● What is expected
Answer these questions using the passage on Maori songs and music.
1. What did the Maori lack for conserving knowledge?
2. In which two kinds of songs especially did the Maori include history and myths?
3. According to the passage, what would a woman often do if her husband accused her of indolence?

>> Begin Text section

The Maori As He Was : A Brief Account of Maori Life as it was in Pre-European Days
Maori Songs and Music
Maori Songs and Music
The Maori had a marked fondness for song, and relied on it to a considerable extent for the purpose of expressing his feelings. Not possessing any form of script in which to conserve knowledge, our Maori included much of his history and myths in his songs, especially in laments for the dead and in songs sung to children. These latter caused children to become acquainted with incidents in tribal history, in connection with which they often sought further information in after-years. The Maori folk composed songs on many different occasions when we would never think of doing so. If a woman was accused of indolence, or some other fault, by her husband, she would in many cases retaliate, or ease her mind, by composing and singing a song pertaining to the subject. In the event of a person being insulted or slighted in any way, he was likely to act in a similar way. Songs were composed for the purpose of greeting visitors, of imparting information, of asking for assistance in war, and many other purposes of an unusual nature from our point of view. Singing entered largely into the social and ceremonial life of the people, and in making a speech the Maori breaks readily into song.

>> End Text section
>> Begin Material provided

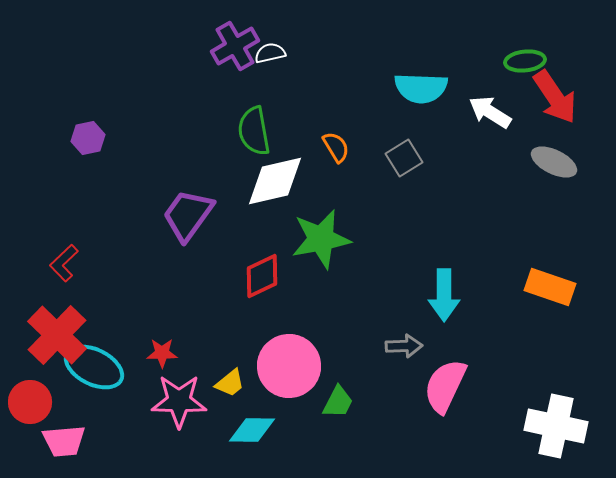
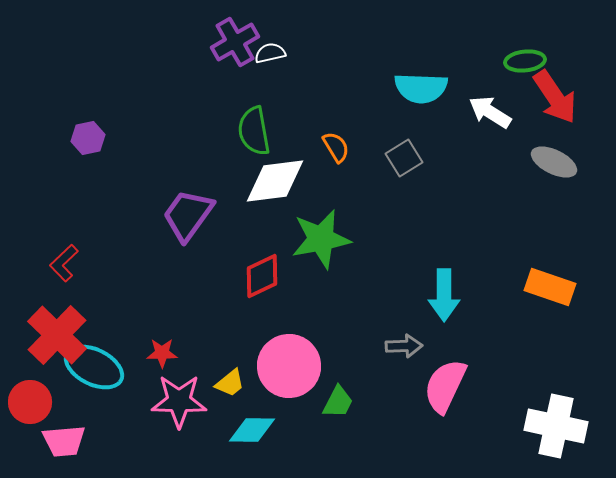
purple cross: moved 4 px up
white diamond: rotated 6 degrees clockwise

>> End Material provided

● The result
1. Any form of script.
2. Laments for the dead and songs sung to children.
3. She would retaliate, or ease her mind, by composing and singing a song about the subject.